On a stock Linux/Mac system /usr/share/dict/words contains about a quarter-million words in the English language. On my stock Mac, its 235886 (yours will vary). The callers gets the line pointer and the count, and is responsible for freeing the content therein.

Output

A
a
aa
aal
aalii
aam
Aani
aardvark
aardwolf
Aaron
Aaronic
Aaronical
Aaronite
Aaronitic
Aaru
.... a ton of lines omitted ....
zymotically
zymotize
zymotoxic
zymurgy
Zyrenian
Zyrian
Zyryan
zythem
Zythia
zythum
Zyzomys
Zyzzogeton

Valgrind Summary

==17709== 
==17709== HEAP SUMMARY:
==17709==     in use at exit: 0 bytes in 0 blocks
==17709==   total heap usage: 235,909 allocs, 235,909 frees, 32,506,328 bytes allocated
==17709== 
==17709== All heap blocks were freed -- no leaks are possible
==17709== 

Alternative: Let getline reuse its buffer

There is no guarantee the buffer getline allocates matches the line length efficiently. In fact, the only guarantee is, on successful execution, the function returns the number of chars including the delimiter (but not the terminator), and the memory holds that data. The actual allocation size could be considerably more than that, and that space is effectively wasted.

To demonstrate this, consider the following. The same code, but we do NOT reset the buffer on each loop, and rather than store its pointer directly, we store a strdup of the line. Note this only works if the line does not contain embedded null chars. This allows getline to reuse its buffer, and only expand if needed, for each read. We're responsible for making the actual copy of the line data (and we do using POSIX strdup). When executed there are still no leaks, but note the valgrind summary, specifically the number of bytes allocated in comparison to the number of bytes from the previous version above.

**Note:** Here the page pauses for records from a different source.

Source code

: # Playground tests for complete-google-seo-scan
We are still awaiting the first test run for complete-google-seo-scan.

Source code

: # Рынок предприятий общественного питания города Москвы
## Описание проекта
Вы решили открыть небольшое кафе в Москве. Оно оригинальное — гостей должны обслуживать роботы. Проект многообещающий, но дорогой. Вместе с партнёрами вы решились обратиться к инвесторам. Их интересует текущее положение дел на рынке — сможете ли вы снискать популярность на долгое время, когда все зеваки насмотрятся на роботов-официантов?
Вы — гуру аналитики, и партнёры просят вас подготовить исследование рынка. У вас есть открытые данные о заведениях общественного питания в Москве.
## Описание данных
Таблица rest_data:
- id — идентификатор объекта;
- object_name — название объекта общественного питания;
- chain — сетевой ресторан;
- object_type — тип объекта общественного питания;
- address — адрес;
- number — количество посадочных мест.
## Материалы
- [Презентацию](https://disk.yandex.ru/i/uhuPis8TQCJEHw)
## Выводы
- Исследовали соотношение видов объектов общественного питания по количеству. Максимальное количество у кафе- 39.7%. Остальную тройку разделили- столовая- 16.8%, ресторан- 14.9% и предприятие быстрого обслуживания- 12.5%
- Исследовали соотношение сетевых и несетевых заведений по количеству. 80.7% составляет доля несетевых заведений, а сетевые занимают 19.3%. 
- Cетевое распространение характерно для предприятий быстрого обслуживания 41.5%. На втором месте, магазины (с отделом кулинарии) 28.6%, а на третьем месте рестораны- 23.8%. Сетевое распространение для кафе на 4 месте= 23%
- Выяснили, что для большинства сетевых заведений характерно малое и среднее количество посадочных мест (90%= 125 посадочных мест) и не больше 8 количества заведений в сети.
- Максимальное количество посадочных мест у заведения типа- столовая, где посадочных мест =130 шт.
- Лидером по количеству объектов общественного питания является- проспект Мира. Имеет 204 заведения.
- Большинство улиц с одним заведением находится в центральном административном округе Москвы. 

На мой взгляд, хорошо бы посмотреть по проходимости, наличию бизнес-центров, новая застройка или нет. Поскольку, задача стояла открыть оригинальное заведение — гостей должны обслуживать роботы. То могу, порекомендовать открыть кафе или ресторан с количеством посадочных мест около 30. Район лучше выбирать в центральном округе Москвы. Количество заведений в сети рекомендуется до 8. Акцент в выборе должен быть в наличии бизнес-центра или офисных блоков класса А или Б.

char **readFile(const char *fileName, size_t *lines)
{
    FILE *fp = fopen(fileName, "r");
    if (fp == NULL)
        exit(EXIT_FAILURE);

    // initially empty, no size or capacity
    char **result = NULL;
    size_t size = 0;
    size_t capacity = 0;

    size_t len = 0;
    char *line = NULL;
    while (getline(&line, &len, fp) != -1)
    {
        if (size == capacity)
        {
            size_t new_capacity = (capacity ? 2 * capacity : 1);
            void *tmp = realloc(result, new_capacity * sizeof *result);
            if (tmp == NULL)
            {
                perror("Failed to expand lines buffer");
                exit(EXIT_FAILURE);
            }

            // recoup the expanded buffer and capacity
            result = tmp;
            capacity = new_capacity;
        }

        // make copy here. let getline reuse 'line'
        result[size++] = strdup(line);
    }

    // free whatever was left
    if (line)
        free(line);

    fclose(fp);

    *lines = size;
    return result;
}

Valgrind Summary

==17898== 
==17898== HEAP SUMMARY:
==17898==     in use at exit: 0 bytes in 0 blocks
==17898==   total heap usage: 235,909 allocs, 235,909 frees, 6,929,003 bytes allocated
==17898== 
==17898== All heap blocks were freed -- no leaks are possible
==17898== 

The number of allocations is the same (which tells us getline allocated a large enough buffer up front to never need expansion), but the actual total allocated space is considerably more efficient, as now we are storing strings in buffers allocated to match their length; not whatever getline stood up as a read buffer.